Several Democratic lawmakers wrote to the Office of Management and Budget on April 3, asking the administration to halt all planned pay-for-performance systems from going into effect pending the NSPS review. The lawmakers said they were unnecessary and encouraged discrimination by managers.

Several unions, including the American Federation of Government Employees and the International Federation of Professional and Technical Engineers, have opposed pay-for-performance systems such as NSPS in the courts and in the legislature.

"IFPTE applauds OPM Director John Berry and Secretary Lynn for putting together what we view as a very fair and well-rounded panel of professionals to review the NSPS program," said Matt Biggs, legislative director for IFPTE. "We're confident in the folks who were chosen."

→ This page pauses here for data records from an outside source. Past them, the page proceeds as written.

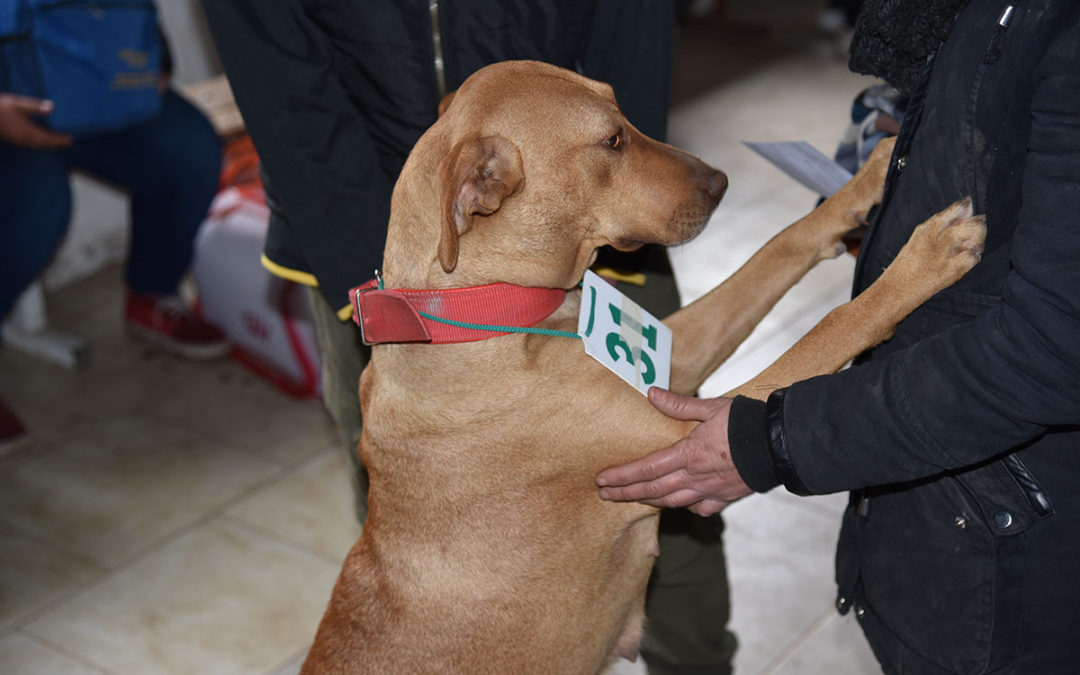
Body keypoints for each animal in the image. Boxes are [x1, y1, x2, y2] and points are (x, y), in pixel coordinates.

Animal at [300, 60, 984, 669]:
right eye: (611, 140)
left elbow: (777, 247)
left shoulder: (674, 372)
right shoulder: (698, 430)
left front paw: (862, 183)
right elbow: (834, 326)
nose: (721, 182)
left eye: (621, 113)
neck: (478, 313)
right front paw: (922, 261)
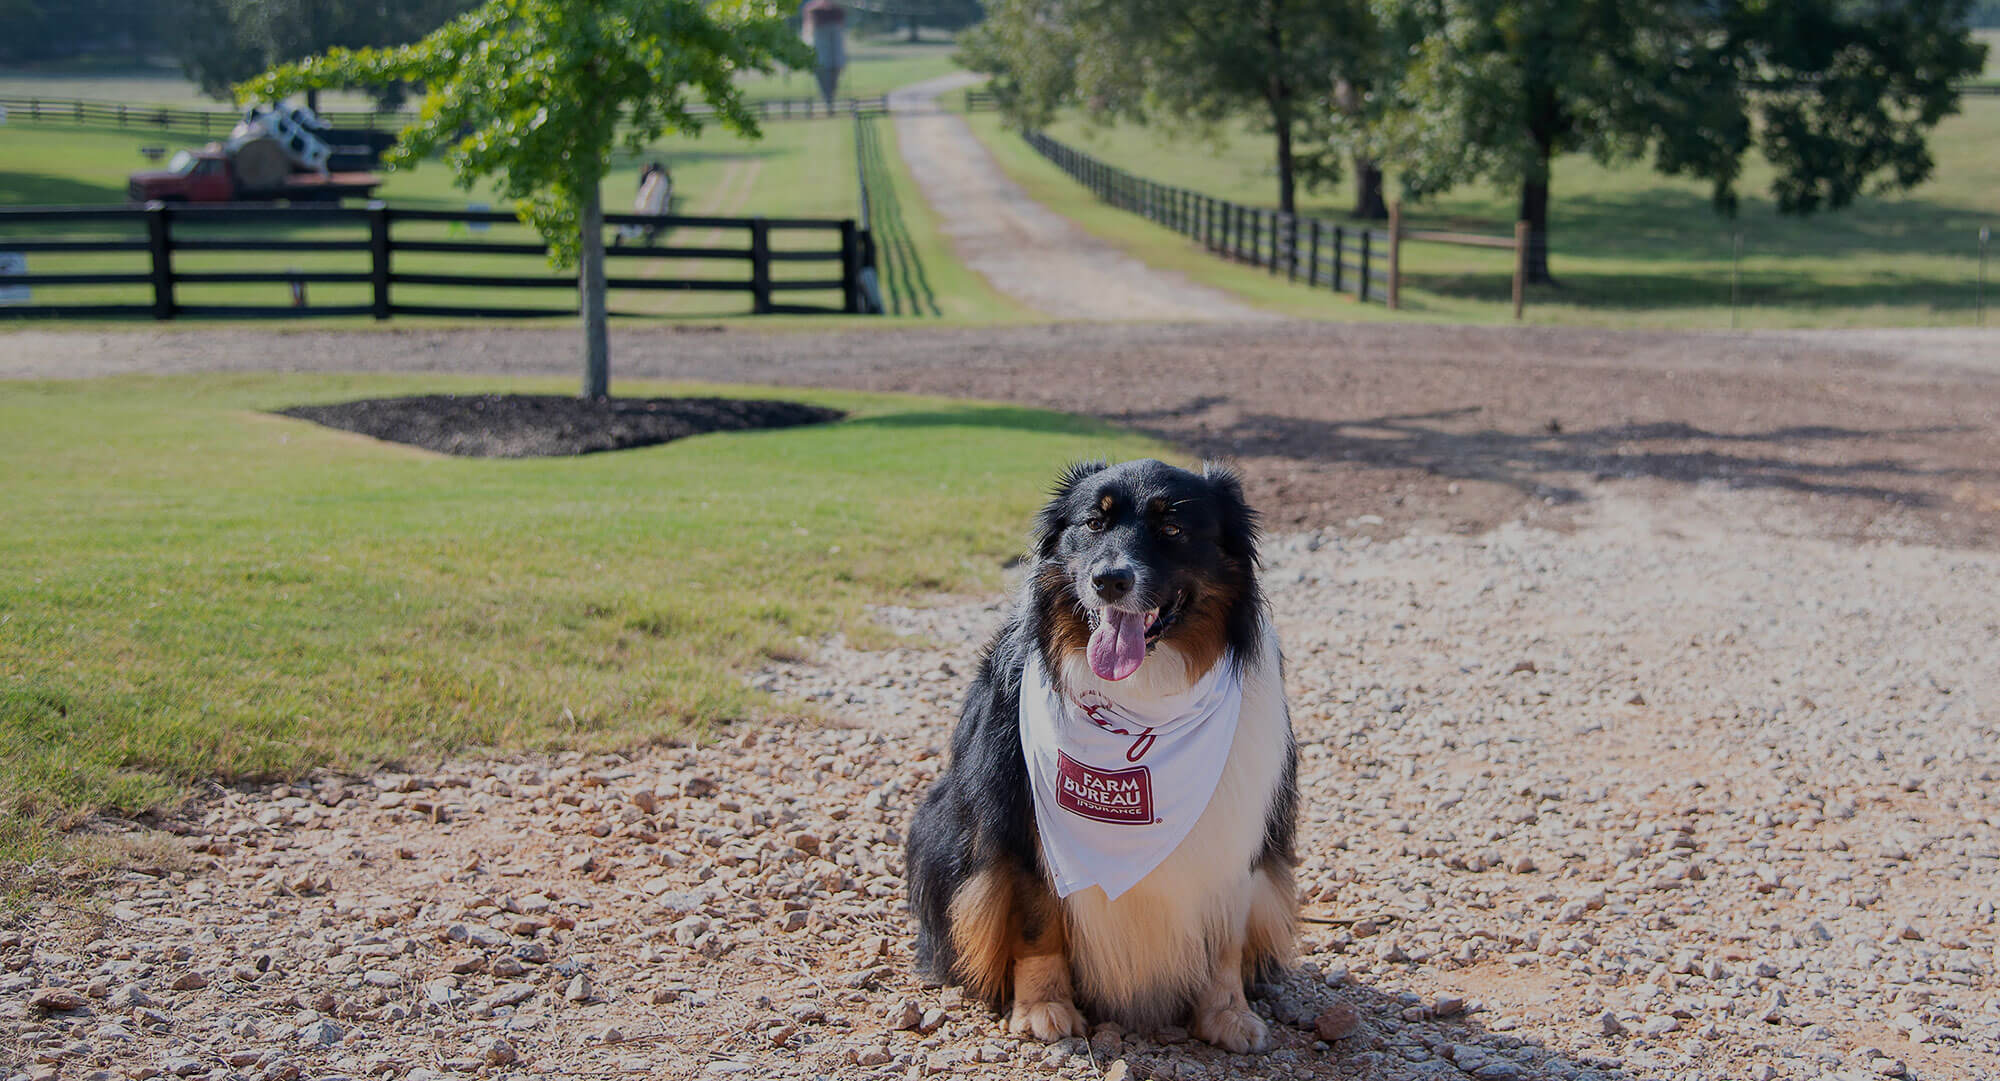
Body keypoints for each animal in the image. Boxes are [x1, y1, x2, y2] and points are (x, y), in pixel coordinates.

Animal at [908, 458, 1296, 1056]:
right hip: (938, 829)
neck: (1142, 698)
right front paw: (1043, 1007)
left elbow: (1226, 934)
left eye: (1173, 529)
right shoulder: (1020, 820)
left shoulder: (1236, 826)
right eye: (1093, 523)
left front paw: (1228, 1013)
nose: (1109, 580)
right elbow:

OPM's decision to halt implementation of NSPS prevented Defense from transferring 2,000 employees into the system, but 205,000 employees already were in NSPS.

COMMENTS

  • The poor economy is attracting people to the Government not NSPS. If attracting people is the criteria, the fix is already in for that criteria. In general, NSPS appears to be too complicated and costs too much. As a transparency exercise I would like to see the total employees covered by NSPS, hours and dollars used by DCMA, including training, to implement and process the FY 2008 ratings. I would also like to see the number of employees covered by the GS system, hours and dollars used by DCMA, including training, to process the GS system CY 2008 ratings. Also in the interest of transparency, I would also like to see the ratings, broken down from DCMA Headquarters, through Divisions and Centers to the Tertiary CMO level. I suspect that a higher percentage of higher ratings went to Centers, Divisions and Headquarters then to CMO’S. The calculation would be as follows: number of eligible NSPS employees with higher ratings at each activity/ total NSPS eligible employees at each activity. If my hypothesis is correct, this would be objective proof that the NSPS system is unfair.
  • This is the worst pay system ever invented.It is the best good old boy system invented. Wear else can a Superviser work over a thousand hours of overtime on every shift overseeing the overhaul of three subs be rated a 3 and supervisors in your code do not oversee any subs or only fill in when needed receives a 5 and 4 and only work 40 hour weeks on day shift. I guess it for national defence so we can have some young boys well rested to work when needed. Im 57 with 35 years of service they want us older guys to retire instead of rewarding us for our years of dedicated service and if they counted my overtime as time in service I would have over 50 years of government service. Please get rid of NSPS.
  • I have been under the NSPS system since 2007, and have personally witnessed the unfairness of both recruitment of new employees as well as employees who were former GS employees converted into NSPS. There is a serious lack of compensation reform of former employees who unfortunately did not receive the same opportunities simply because of new rules and regulation changes. In addition, I am a Pay Pool Panel member and have witnessed the failures in providing equal pay-for-performance as well as certain employee’s receiving greater compensation than others (same work, same geographical location and job objectives) with little to no oversight. When NSPS was developed it was geared toward “National Security and Defense”, however, not all employees who work for National Security and Dept of Defense are under this Personnel System. Again, where is the fairness? As a government, federal civil service employee there should be only ONE personnel system! If the federal government and the Department of Defense don’t force all civilian employees to convert to this system, than the NSPS personnel system should be abolished immediately.